Rocher en grès où niche le grand-duc dans les Vosges du Nord © Jean-Claude Génot

Si le grand-duc a fait son retour, c’est grâce à son éclectisme alimentaire et son opportunisme en termes de sites de nidification. Dans les Vosges du Nord, il semblait au départ s’installer en périphérie du massif forestier et dans des vallées bordées par des zones ouvertes. Il occupait des rochers modestes en pleine forêt, les arbres ne le dérangeant pas pour accéder à son aire. Mais récemment, on l’a vu pénétrer plus à l’intérieur du massif forestier où il entre directement en concurrence avec le faucon pèlerin et le grand corbeau qui occupent des falaises bien dégagées. De ces trois espèces rupestres, le grand-duc est incontestablement celui qui peut être le prédateur des deux autres. Sa technique de capture pendant la nuit consiste à venir « cueillir » avec ses serres redoutables sa proie qui dort ou sommeille sur son perchoir nocturne, sinon en pleine journée il n’aurait aucune chance de capturer ces deux espèces. Le grand-duc peut rester fidèle à un site mais changer son aire de nidification d’une distance située entre moins d’une dizaine de mètres à quelques centaines de mètres de l’aire précédente. Ainsi le premier site découvert en 1986 est occupé depuis 35 ans, mais l’espèce a changé d’aire au moins 4 ou 5 fois dans un rayon de 500 mètres. La distance entre deux sites de nidification les plus proches est en moyenne de 3,4 km, ce qui montre une colonisation de proche en proche à partir d’un couple « pionnier » dans un secteur donné, car la probabilité d’avoir un site occupé augmente quand un autre site est déjà occupé dans les environs (3).
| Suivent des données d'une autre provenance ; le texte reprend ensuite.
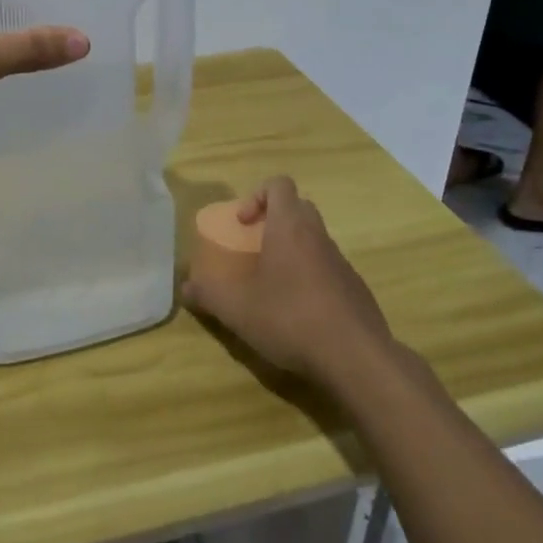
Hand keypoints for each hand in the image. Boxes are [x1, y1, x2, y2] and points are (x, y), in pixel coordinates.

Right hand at [182, 177, 396, 385]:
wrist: (357, 358)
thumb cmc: (290, 319)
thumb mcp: (236, 308)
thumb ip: (207, 293)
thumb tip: (185, 286)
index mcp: (290, 227)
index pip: (279, 185)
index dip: (257, 196)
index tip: (243, 225)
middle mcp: (319, 237)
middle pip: (298, 208)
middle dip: (274, 221)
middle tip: (254, 249)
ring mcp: (342, 263)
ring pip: (314, 240)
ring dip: (292, 252)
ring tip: (272, 286)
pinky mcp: (355, 290)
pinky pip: (328, 269)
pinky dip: (310, 279)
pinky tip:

Carrière en activité où niche le grand-duc dans les Vosges du Nord © Jean-Claude Génot

Malgré sa dynamique actuelle, le grand-duc reste une espèce fragile et les causes de mortalité ou d’échecs dans la reproduction sont nombreuses : électrocution, collision routière, choc dans des barbelés, infestation parasitaire, prédation sur les jeunes et échec de la ponte à cause d’un dérangement par des photographes peu scrupuleux. On peut se réjouir de voir les effectifs de ce super prédateur augmenter, mais en réalité cette progression est plus liée à l’abondance d’espèces anthropophiles (rats surmulots, corvidés, pigeons) favorisées par l’artificialisation de la nature qu’à la richesse écologique des écosystèmes.

* Ecologue

(1) Génot J-C. & Bleichner Y. 1986. Nidification du Hibou Grand-Duc (Bubo bubo) dans les Vosges du Nord. Ciconia 10 : 129-136.
(2) Génot J-C. 2016. Le Grand-duc d’Europe Bubo bubo dans le Parc naturel régional des Vosges du Nord de 1986 à 2015. Ann. Sci. Rés. Bios. Trans. Vosges du Nord-Pfälzerwald 18 (2015-2016) : 44-59.
(3) Martinez J.A., Serrano D. & Zuberogoitia I. 2003. Predictive models of habitat preferences for the Eurasian eagle owl Bubo bubo : a multiscale approach. Ecography 26(1) : 21-28.